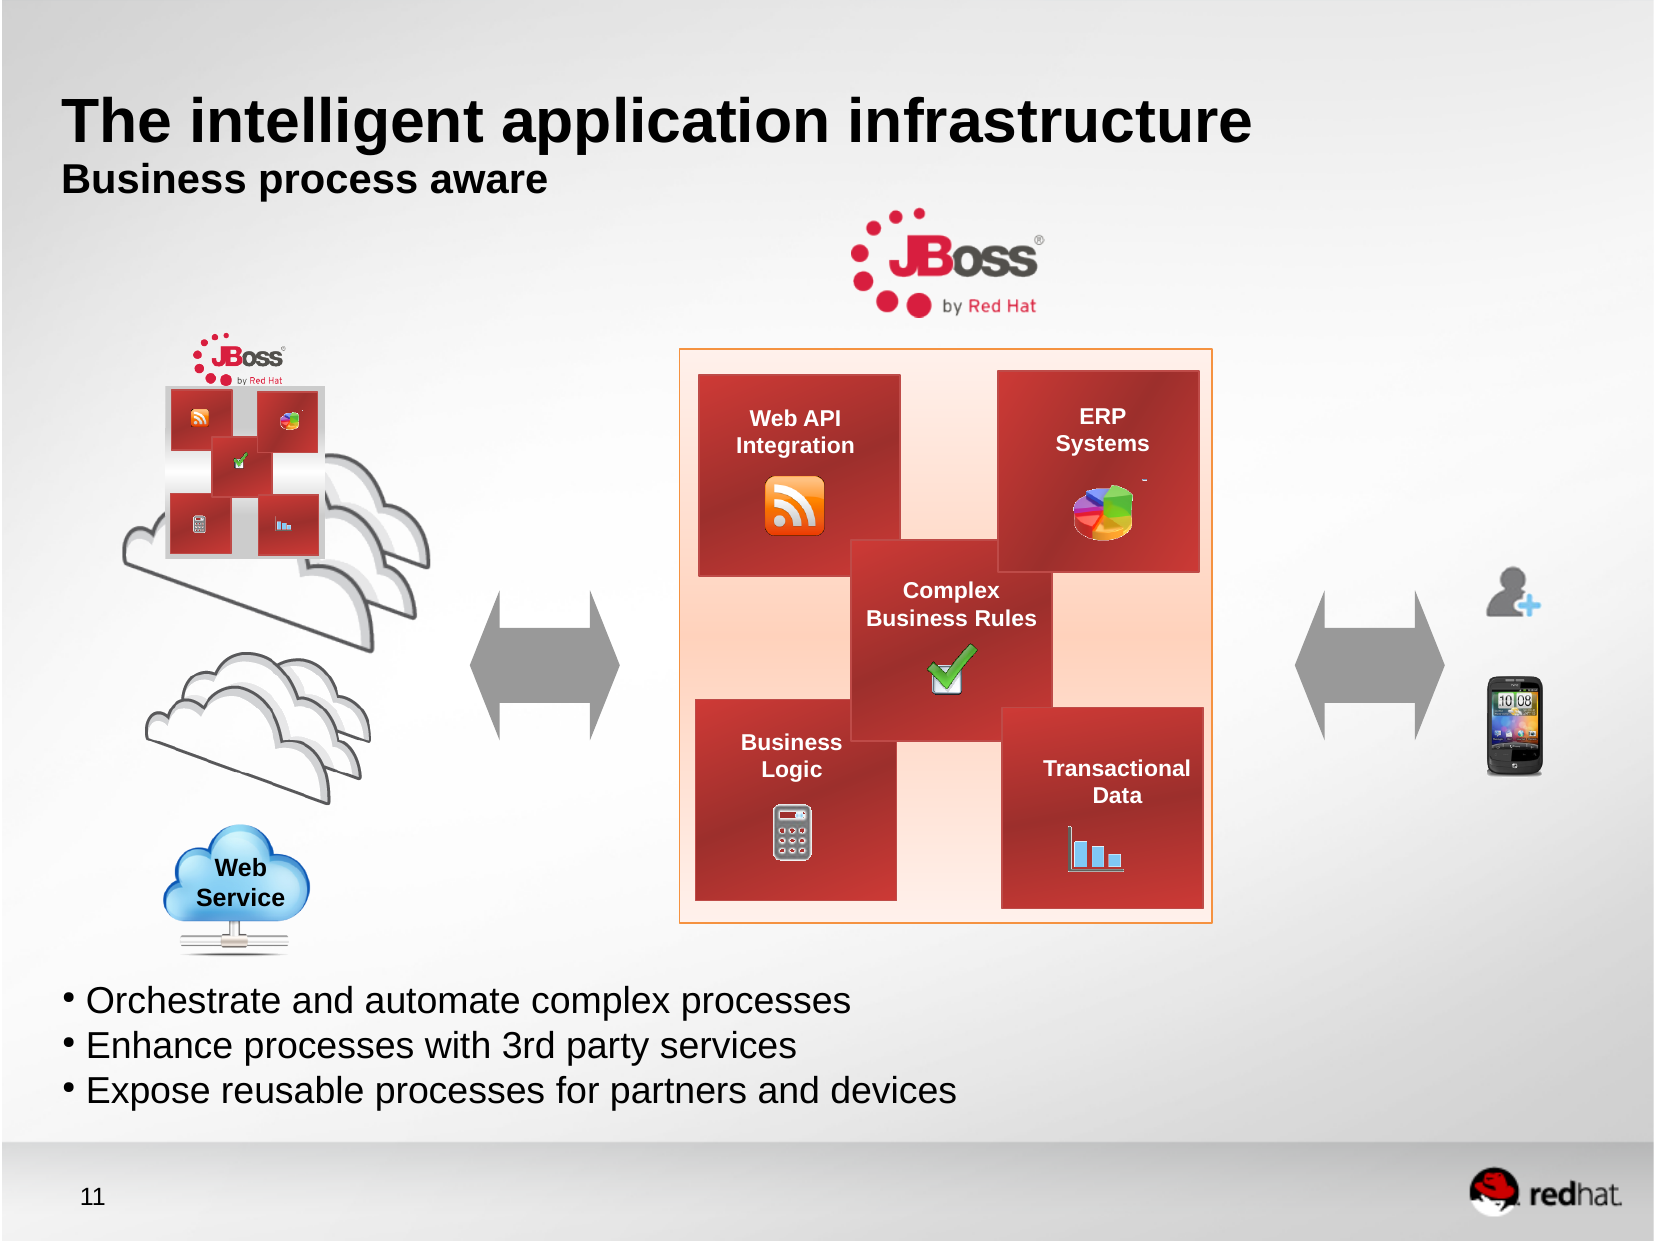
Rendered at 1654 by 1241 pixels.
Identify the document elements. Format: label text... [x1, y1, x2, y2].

==

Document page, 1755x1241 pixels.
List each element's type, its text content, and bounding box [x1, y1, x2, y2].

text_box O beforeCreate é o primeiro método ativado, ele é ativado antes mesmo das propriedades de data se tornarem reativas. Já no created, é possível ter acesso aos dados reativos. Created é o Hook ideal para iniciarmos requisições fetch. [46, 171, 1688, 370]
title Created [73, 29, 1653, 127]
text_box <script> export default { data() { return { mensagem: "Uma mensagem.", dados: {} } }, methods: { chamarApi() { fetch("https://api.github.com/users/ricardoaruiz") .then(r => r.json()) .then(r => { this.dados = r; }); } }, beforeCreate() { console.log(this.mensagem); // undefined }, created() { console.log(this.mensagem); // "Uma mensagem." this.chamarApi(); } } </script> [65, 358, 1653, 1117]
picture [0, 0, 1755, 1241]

> [WHAT IS BEING ASKED]: Please rewrite the records from the line that contains "Document page, 1755x1241 pixels." through the line that contains "picture [0, 0, 1755, 1241]", changing "text content" to "written text" and leaving everything else unchanged.

> [RESPONSE]:
Document page, 1755x1241 pixels.
List each element's type, its written text, and bounding box [x1, y1, x2, y2].

text_box O beforeCreate é o primeiro método ativado, ele é ativado antes mesmo das propriedades de data se tornarem reativas. Já no created, é possível ter acesso aos dados reativos. Created é o Hook ideal para iniciarmos requisições fetch. [46, 171, 1688, 370]
title Created [73, 29, 1653, 127]
text_box <script> export default { data() { return { mensagem: "Uma mensagem.", dados: {} } }, methods: { chamarApi() { fetch("https://api.github.com/users/ricardoaruiz") .then(r => r.json()) .then(r => { this.dados = r; }); } }, beforeCreate() { console.log(this.mensagem); // undefined }, created() { console.log(this.mensagem); // "Uma mensagem." this.chamarApi(); } } </script> [65, 358, 1653, 1117]
picture [0, 0, 1755, 1241]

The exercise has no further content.